When they rolled into Athens on Oct. 3, the Tide were still smarting from a 43–37 loss to Ole Miss that began with five Alabama turnovers and ended with a Tide comeback that fell just short. Georgia was 4–0 and hoping to re-establish itself as an SEC power. By halftime, it was clear the Bulldogs were nowhere near the Tide’s level. After starting the second quarter up 3-0, Alabama outgained Georgia 142 yards to 57 and opened up a 24–3 halftime lead. The Tide rolled to a 38-10 win.
The revenge factor will be in Georgia’s corner this time. They undoubtedly have plenty of upperclassmen who experienced that humiliation in their own stadium.
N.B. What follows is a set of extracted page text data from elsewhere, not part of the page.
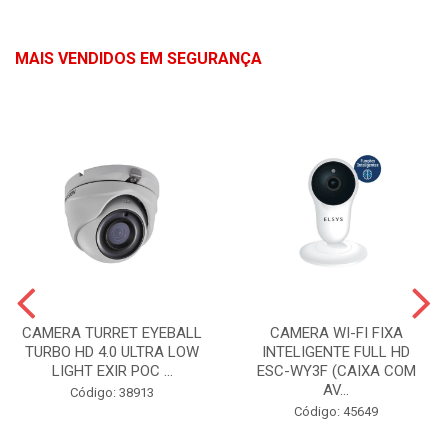
MAIS VENDIDOS EM SEGURANÇA
CAMERA TURRET EYEBALL
CAMERA WI-FI FIXA
TURBO HD 4.0 ULTRA LOW
INTELIGENTE FULL HD
LIGHT EXIR POC ...
ESC-WY3F (CAIXA COM
AV...
Código: 38913
Código: 45649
A comfortable double-digit win over the reigning national champions in the playoff was not enough to push the state of Alabama’s quarterback position to the back burner. On the day of the Sugar Bowl, AL.com reported that true freshman Tua Tagovailoa is “expected to play some, working in conjunction with starter Jalen Hurts” and that “the feeling at Alabama is that Tagovailoa could give the Tide a lift from a passing standpoint.” Tagovailoa ultimately didn’t take any snaps, but neither Hurts’s performance against Clemson nor his SEC Offensive Player of the Year award in 2016 nor his 25–2 record as a starter will stave off questions over whether the Crimson Tide are better off with someone else under center.
It will be interesting to see if Tua makes the surprise appearance this week that he was rumored to make last week. If there was ever a game where a change up in the passing department could make a big impact, this one would be it.
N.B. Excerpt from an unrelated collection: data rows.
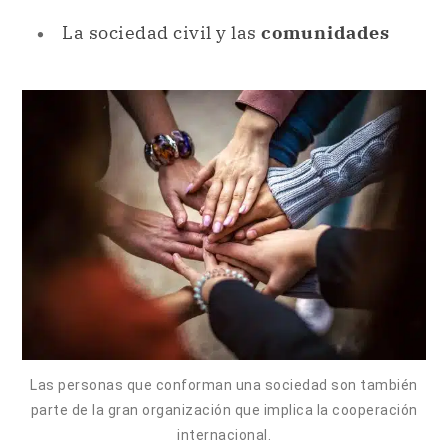
La sociedad civil y las
comunidades
Las personas que conforman una sociedad son también
parte de la gran organización que implica la cooperación
internacional.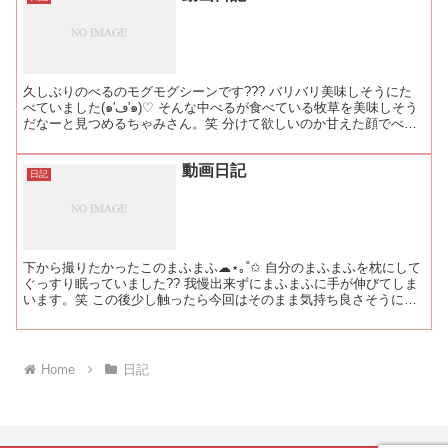
久しぶりのべるのモグモグシーンです??? バリバリ美味しそうにた
べていました(๑'ڡ'๑)♡ そんな中べるが食べている牧草を美味しそう
だなーと見つめるちゃみさん。笑 分けて欲しいのか甘えた顔でべる
を見つめていました??✨ ちゃみべるのその可...
動画日記
日記
下から撮りたかったこのまふまふ☁︎︎⋆｡˚✩ 自分のまふまふを枕にして
ぐっすり眠っていました?? 我慢出来ずにまふまふに手が伸びてしま
います。笑 この後少し触ったら今回はそのまま気持ち良さそうに寝
ていました?? まふまふが日に日に立派になっ...
Home
日記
The senior was about to leave when the hardware came out. The fourth annual media good guy award presented by the beat writers who cover Alabama on a daily basis. Aaron Suttles of the Tuscaloosa News presented the plaque to a surprised Evans on Thursday afternoon.
”I feel great, man,” Evans said. “Shoot, I didn’t know I was that good at media. I appreciate that. I definitely remember all the times I got to talk to you guys.”
Congrats, Rashaan. Now go out there and show the world that you’re as good as Raquon Smith.
Monday evening’s College Football Playoff Championship game between the University of Georgia and the University of Alabama was already being treated as a high-level security event, so the president’s visit won’t imply much additional security, LeValley said.
College Football Playoff Executive Director Bill Hancock said the stadium already requires fans to comply with stringent security. He said he hadn’t heard from the White House about any additional measures as of Thursday afternoon.
Yeah, I’m sure all the bros with the concealed carry permits are going to take their handguns out of the glove box to suit the Atlanta PD. Good luck with that.
That’s about it for today. Have a great weekend and travel safe.